The function of the Treasury Department in stablecoin will be revealed in the Treasury Board report. The research will assist you in comprehending the complicated regulatory landscape around stable tokens. Furthermore, it establishes how government authorities like the CFTC and Treasury deal with stable tokens.
Stablecoins will be included in the banking charter
The fact that banking laws are evolving is no secret. What does this mean for your bank, however?
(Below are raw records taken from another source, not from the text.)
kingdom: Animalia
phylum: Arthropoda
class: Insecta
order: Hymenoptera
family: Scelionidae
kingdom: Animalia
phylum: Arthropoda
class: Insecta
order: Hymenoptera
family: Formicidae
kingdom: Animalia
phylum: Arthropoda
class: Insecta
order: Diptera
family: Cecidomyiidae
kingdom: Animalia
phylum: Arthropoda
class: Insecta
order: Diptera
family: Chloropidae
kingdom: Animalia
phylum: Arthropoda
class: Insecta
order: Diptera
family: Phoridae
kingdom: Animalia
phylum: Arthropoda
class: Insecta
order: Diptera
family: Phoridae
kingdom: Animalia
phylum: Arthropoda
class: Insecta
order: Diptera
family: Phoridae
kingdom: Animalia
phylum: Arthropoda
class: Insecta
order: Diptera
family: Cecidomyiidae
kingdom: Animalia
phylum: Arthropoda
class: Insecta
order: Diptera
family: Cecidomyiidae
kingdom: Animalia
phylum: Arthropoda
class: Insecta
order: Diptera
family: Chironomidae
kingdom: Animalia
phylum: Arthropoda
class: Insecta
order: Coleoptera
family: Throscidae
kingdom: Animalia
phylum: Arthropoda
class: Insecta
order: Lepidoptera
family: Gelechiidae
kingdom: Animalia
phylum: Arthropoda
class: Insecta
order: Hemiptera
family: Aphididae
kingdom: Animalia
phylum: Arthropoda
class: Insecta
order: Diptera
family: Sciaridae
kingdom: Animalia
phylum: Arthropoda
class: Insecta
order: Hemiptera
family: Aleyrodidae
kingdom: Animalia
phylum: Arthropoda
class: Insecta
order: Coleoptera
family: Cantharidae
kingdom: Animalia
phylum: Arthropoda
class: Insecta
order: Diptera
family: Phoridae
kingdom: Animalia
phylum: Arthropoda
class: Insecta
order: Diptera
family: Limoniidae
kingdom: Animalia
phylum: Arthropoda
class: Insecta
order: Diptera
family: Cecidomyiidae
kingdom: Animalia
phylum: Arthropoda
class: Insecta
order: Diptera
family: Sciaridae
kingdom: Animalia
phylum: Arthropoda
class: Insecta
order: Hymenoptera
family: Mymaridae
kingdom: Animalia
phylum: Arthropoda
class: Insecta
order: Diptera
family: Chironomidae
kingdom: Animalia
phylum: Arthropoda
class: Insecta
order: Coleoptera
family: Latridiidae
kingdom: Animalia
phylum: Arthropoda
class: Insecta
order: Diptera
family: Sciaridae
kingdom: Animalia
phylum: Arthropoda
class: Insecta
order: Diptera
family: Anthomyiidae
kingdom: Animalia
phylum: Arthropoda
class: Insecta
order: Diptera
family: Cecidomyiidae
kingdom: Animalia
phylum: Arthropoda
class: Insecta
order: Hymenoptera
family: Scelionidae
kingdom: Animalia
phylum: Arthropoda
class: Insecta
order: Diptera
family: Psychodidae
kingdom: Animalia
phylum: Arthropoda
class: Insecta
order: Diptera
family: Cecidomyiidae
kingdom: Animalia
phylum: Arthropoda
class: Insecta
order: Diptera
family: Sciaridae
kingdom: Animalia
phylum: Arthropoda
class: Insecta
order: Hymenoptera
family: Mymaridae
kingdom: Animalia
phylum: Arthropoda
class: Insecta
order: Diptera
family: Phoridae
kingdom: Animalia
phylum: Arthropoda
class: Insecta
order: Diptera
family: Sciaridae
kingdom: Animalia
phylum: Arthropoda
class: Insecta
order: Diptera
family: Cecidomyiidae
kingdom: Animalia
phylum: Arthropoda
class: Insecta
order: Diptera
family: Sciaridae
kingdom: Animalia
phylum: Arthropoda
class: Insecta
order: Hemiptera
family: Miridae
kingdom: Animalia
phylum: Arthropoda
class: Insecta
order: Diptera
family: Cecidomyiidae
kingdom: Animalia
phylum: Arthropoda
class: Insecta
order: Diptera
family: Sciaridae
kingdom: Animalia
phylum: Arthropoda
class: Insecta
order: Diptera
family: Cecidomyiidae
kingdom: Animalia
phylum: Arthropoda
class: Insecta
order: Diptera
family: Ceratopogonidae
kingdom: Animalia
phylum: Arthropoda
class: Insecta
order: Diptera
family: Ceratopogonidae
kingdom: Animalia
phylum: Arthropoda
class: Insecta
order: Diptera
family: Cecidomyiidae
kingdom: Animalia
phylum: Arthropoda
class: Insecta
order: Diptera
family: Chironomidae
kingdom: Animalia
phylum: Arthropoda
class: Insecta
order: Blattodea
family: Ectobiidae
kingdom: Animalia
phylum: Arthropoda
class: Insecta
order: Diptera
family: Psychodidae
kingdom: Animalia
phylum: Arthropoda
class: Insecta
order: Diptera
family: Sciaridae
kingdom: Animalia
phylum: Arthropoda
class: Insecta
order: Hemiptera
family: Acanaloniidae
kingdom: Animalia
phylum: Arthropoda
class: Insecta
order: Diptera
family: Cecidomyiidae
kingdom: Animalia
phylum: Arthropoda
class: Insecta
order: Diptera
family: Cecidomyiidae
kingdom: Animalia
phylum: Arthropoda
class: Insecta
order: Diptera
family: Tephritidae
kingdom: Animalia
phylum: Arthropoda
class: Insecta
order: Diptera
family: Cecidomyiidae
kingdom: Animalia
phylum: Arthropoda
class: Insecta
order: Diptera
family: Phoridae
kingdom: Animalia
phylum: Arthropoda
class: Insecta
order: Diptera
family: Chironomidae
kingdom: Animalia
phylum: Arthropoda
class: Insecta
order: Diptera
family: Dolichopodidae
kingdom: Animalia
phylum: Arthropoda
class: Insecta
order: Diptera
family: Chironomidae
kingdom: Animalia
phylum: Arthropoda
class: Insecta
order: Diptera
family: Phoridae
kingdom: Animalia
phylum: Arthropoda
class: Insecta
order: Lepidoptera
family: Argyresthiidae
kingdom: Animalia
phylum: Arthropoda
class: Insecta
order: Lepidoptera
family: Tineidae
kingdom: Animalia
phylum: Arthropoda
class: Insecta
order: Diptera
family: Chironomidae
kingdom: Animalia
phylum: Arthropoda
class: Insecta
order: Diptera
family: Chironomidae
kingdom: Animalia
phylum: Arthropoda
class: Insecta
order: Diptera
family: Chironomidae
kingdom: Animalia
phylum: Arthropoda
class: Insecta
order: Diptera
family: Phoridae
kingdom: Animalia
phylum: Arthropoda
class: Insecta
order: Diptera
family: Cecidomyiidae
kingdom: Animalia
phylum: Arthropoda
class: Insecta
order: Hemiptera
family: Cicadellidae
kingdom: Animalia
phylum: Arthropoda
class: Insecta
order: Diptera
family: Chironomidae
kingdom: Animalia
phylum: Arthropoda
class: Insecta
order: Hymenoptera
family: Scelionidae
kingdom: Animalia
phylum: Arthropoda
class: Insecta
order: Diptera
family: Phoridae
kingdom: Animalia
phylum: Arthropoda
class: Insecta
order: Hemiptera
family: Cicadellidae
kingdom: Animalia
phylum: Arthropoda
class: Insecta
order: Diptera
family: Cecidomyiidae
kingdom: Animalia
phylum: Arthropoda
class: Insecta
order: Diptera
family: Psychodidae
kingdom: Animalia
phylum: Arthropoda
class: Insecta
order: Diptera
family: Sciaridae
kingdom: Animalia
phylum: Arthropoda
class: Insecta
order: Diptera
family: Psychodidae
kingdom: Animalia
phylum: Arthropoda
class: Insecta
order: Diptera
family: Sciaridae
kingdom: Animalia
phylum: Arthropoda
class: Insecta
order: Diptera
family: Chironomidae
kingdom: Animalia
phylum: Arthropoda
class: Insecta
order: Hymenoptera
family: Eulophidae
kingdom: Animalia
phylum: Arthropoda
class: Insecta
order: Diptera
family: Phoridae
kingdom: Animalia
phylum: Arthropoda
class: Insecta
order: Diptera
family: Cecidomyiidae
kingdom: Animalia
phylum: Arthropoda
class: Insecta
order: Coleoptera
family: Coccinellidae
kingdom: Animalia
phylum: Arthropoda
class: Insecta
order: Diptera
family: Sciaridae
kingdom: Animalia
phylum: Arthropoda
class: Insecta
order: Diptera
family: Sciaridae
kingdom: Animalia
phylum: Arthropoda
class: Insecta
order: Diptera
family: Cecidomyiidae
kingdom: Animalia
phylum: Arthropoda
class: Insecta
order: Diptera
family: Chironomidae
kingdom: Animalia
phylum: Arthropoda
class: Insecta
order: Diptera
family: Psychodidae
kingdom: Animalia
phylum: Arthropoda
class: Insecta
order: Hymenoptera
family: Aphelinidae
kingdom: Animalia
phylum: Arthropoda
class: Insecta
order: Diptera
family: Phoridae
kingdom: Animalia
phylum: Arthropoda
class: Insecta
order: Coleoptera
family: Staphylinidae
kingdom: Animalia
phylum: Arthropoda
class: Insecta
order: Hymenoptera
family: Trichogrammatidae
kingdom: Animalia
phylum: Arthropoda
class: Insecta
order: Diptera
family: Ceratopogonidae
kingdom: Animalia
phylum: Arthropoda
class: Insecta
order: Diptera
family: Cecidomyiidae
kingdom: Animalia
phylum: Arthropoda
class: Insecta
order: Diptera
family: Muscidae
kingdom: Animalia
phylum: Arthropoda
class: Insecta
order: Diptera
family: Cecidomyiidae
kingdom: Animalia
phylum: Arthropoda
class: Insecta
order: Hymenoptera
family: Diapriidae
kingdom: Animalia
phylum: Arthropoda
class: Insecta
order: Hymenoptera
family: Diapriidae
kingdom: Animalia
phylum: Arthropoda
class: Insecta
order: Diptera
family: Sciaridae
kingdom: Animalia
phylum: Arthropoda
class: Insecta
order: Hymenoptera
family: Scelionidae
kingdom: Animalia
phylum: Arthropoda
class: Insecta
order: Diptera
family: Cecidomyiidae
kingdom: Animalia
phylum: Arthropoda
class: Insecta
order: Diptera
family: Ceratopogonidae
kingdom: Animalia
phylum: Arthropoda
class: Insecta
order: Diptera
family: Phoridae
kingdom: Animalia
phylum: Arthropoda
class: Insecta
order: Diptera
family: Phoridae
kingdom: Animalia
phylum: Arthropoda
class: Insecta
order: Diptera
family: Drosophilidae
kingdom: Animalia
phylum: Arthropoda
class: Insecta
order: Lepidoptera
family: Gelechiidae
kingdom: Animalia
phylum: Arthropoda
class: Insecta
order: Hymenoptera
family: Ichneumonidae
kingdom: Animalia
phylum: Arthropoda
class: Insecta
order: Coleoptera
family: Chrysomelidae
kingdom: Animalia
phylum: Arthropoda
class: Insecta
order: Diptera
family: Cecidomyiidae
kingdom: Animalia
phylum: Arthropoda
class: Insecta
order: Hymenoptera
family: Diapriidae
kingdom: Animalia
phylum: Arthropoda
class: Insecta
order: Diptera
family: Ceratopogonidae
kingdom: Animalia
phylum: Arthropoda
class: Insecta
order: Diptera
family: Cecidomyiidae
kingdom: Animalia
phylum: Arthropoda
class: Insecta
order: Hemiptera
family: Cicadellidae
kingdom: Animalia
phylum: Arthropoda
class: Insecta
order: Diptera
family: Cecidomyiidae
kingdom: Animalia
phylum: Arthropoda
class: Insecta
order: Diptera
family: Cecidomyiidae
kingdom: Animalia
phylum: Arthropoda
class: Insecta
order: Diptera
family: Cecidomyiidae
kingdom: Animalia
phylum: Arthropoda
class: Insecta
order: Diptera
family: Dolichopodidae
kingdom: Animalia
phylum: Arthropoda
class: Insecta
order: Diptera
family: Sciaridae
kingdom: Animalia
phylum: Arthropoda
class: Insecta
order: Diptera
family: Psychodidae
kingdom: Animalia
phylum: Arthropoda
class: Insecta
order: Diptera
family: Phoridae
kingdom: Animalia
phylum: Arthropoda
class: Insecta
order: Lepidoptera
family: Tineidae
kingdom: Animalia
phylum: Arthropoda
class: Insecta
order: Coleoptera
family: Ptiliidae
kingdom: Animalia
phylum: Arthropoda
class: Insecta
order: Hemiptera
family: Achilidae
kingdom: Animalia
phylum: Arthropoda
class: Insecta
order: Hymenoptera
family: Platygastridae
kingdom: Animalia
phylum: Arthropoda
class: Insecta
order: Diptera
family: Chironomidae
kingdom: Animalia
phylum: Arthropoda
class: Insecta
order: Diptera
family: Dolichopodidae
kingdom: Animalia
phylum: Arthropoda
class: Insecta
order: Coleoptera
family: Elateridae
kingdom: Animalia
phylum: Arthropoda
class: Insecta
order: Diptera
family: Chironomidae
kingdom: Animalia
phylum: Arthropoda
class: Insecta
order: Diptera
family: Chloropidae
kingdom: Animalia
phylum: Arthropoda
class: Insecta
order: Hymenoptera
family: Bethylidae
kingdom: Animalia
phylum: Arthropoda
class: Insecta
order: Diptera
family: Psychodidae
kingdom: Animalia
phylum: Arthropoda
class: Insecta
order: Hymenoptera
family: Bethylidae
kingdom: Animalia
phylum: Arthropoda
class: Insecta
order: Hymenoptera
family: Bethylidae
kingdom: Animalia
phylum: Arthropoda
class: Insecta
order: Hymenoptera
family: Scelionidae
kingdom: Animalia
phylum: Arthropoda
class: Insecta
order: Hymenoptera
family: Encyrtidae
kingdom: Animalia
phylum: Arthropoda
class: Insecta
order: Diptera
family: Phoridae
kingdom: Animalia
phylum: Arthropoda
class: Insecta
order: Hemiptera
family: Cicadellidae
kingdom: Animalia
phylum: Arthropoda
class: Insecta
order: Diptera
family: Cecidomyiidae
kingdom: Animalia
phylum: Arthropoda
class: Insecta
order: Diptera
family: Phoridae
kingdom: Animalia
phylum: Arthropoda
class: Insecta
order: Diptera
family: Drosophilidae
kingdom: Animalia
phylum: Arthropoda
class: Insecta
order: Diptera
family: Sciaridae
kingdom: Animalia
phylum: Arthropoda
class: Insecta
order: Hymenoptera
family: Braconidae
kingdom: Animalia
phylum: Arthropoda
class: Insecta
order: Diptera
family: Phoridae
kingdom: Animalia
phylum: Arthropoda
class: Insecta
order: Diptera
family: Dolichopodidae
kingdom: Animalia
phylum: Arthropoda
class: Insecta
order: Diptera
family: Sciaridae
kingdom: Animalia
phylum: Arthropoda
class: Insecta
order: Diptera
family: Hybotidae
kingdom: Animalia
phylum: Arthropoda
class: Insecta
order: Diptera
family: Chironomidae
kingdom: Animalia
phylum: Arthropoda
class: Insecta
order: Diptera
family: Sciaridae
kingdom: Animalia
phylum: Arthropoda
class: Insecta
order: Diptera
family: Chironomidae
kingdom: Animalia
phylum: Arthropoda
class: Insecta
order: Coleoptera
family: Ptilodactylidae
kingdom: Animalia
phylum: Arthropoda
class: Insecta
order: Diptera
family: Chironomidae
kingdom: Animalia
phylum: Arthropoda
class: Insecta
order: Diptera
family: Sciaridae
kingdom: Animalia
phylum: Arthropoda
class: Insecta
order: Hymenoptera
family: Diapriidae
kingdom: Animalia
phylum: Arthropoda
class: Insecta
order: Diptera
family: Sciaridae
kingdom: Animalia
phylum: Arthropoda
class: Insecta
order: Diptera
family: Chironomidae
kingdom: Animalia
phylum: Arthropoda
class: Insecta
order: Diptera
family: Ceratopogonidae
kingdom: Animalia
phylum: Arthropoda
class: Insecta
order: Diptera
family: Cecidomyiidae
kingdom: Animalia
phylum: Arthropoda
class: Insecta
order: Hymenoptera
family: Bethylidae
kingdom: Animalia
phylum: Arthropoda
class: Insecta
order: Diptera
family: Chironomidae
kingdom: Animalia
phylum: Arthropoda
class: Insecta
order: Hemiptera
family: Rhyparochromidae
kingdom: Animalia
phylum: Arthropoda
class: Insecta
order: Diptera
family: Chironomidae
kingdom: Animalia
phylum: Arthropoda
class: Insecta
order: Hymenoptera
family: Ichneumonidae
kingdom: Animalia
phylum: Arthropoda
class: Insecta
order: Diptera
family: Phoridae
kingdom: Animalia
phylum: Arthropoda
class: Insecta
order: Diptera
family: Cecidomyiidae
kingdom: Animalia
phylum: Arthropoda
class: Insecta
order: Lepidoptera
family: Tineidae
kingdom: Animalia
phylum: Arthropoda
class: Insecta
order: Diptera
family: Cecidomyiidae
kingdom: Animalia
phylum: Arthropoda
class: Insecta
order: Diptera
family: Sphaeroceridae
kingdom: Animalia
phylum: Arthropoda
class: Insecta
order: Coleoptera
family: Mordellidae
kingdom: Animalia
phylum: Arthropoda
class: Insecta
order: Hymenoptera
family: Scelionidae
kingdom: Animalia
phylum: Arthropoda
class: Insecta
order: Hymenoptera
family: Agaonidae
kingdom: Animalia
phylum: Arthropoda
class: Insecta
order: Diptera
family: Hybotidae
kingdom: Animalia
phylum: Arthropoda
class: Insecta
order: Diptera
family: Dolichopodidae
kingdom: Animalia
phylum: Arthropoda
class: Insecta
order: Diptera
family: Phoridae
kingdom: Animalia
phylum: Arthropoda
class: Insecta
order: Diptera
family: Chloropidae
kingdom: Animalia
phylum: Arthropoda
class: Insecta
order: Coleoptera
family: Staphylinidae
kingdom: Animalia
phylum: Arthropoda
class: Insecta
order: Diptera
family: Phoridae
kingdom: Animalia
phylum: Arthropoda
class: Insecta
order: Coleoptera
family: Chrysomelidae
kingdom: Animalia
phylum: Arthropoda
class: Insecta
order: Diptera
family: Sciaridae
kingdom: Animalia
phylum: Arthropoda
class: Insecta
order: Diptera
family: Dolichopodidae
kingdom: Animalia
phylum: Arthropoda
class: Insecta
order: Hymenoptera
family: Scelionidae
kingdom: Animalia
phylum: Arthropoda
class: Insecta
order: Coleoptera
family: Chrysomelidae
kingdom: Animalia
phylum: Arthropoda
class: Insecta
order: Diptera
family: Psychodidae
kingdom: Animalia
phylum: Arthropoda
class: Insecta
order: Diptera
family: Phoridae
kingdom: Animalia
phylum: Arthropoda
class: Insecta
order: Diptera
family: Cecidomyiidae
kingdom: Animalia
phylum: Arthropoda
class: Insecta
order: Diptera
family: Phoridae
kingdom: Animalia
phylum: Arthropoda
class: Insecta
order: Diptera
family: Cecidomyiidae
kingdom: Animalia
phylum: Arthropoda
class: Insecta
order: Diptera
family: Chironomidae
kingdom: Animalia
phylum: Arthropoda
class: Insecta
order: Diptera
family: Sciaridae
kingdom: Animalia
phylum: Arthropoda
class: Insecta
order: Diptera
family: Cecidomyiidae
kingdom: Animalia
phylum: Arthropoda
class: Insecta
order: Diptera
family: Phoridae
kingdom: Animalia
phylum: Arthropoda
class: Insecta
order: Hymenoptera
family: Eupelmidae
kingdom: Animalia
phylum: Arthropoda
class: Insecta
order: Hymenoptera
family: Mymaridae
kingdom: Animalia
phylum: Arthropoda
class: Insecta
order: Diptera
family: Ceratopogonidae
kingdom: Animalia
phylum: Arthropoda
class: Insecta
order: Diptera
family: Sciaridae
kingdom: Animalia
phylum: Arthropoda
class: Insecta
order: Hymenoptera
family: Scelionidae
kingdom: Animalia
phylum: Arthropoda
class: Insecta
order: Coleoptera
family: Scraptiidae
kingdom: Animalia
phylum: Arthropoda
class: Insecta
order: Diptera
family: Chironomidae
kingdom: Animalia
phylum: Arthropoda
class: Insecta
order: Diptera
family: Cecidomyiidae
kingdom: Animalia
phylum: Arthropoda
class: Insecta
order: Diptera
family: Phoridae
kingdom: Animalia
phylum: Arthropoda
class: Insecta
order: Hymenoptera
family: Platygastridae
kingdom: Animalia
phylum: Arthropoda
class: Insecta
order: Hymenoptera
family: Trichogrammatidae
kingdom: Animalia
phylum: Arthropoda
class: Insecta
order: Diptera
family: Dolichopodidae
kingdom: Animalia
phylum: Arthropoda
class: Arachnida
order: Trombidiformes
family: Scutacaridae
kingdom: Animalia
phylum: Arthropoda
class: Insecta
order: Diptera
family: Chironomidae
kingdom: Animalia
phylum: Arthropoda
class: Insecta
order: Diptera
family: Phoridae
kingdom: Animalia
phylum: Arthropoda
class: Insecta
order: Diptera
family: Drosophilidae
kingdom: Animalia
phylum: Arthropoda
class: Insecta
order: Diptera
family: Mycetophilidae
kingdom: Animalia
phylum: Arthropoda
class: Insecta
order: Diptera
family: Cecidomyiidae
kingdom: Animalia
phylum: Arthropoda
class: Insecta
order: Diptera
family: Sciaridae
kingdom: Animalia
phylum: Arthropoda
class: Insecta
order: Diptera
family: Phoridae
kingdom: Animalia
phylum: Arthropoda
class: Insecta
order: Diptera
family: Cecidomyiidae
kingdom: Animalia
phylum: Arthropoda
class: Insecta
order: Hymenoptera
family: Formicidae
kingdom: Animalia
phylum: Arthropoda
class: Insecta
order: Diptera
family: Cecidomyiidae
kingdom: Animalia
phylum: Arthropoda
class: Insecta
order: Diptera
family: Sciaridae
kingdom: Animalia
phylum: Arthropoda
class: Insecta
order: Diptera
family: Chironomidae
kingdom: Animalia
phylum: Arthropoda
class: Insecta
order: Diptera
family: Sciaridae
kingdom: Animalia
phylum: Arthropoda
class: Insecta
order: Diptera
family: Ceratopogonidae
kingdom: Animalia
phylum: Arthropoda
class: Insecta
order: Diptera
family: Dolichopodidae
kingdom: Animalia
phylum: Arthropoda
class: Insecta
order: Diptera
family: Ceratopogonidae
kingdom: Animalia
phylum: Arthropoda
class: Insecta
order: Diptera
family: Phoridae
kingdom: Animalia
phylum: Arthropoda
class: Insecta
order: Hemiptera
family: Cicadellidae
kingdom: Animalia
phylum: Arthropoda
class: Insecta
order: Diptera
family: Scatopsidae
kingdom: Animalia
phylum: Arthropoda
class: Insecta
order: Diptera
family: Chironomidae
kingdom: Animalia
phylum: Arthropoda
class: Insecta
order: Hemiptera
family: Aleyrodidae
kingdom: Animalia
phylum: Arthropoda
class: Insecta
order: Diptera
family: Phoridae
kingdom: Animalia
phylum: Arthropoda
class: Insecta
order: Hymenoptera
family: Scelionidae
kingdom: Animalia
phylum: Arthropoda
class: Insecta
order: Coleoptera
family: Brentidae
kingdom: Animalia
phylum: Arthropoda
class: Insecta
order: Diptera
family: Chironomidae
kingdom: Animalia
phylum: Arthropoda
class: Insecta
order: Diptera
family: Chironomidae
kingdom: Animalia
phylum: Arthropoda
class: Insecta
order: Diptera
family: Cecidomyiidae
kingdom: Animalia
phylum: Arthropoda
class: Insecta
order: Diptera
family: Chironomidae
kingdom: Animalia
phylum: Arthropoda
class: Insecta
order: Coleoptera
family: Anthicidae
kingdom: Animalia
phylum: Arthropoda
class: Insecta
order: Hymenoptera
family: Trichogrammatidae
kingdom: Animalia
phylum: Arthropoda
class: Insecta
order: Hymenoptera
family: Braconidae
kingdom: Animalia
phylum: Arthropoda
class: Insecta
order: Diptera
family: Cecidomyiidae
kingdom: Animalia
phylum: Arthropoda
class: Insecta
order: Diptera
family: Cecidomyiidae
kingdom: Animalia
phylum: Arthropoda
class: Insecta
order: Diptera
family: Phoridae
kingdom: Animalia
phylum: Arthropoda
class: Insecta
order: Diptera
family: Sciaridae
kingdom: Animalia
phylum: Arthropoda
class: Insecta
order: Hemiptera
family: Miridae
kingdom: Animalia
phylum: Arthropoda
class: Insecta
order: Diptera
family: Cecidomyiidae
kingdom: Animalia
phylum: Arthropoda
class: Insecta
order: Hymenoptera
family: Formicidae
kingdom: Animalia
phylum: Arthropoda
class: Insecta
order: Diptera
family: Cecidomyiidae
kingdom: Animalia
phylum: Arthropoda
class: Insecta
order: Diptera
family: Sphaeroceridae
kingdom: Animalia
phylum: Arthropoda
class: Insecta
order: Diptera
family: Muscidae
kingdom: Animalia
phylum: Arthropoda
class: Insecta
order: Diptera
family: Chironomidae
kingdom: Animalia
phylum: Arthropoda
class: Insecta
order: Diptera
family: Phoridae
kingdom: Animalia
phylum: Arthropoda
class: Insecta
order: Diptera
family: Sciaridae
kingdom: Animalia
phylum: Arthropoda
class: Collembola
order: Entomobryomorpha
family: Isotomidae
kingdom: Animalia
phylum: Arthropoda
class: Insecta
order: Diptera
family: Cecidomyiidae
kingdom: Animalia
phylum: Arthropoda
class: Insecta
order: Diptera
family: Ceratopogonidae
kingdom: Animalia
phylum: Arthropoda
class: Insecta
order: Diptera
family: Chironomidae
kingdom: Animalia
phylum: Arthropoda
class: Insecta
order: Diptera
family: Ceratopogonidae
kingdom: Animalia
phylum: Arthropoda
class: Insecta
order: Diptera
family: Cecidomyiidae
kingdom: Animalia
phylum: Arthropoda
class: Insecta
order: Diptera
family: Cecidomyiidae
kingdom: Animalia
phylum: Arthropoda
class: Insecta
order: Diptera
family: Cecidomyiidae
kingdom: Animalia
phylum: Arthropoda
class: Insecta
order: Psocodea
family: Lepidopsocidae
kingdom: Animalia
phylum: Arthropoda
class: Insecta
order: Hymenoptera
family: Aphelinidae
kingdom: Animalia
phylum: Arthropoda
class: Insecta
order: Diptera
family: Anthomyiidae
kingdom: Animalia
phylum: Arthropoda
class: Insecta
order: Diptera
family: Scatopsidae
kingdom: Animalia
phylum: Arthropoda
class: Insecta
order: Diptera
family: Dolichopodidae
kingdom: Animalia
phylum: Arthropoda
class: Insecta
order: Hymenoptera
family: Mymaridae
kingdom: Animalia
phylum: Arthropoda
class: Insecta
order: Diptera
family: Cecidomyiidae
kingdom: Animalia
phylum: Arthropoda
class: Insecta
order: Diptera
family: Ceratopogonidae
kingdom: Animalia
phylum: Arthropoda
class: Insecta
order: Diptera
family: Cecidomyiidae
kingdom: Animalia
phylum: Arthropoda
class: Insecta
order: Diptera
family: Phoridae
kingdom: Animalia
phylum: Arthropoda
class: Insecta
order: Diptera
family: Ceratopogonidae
In July’s meeting with the Presidential Working Group on Financial Markets, the Treasury released its findings (PWG). The PWG then suggested that new charters be created to allow stablecoin issuers.
The PWG is an exclusive group of officials from several government institutions. Janet Yellen, Gary Gensler, Jerome Powell, and Rostin Behnam are among the members.
Stablecoins are a very young and uncontrolled market. However, Gensler wants to know what powers the agency has in controlling it.
The study will urge Congress to enact more stringent investor protection rules. In addition, there are laws in the stablecoin department that deal with bank deposits.
Gensler has pushed Congress to help the SEC and CFTC regulate stablecoins. These dollar-denominated assets, he believes, are akin to “casino poker chips.”
Since the start of the year, there has been a noticeable increase in the stablecoin market. Tether (USDT), for example, is the major supplier of this currency and has seen significant growth. Its market capitalization increased by 229 percent to $69 billion.
This year, an unexpected second-placed USD coin has seen a stratospheric increase as well. Its market capitalization has increased by 706 percent to $32.52 billion.
Concerns about regulations
As the crypto industry grows, stablecoins are becoming more popular. They function because they are backed by real-world assets, like US dollars or Euros. Stable coins also have a variable value, ensuring that your investment is secure.
Authorities have singled out Tether for making deceptive statements about currency reserves. It recently reached an agreement with the Attorney General of New York over false charges. It turns out that this isn’t a one-off occurrence. In addition, the Commodity Futures Trading Commission fined them $41 million for making fraudulent representations.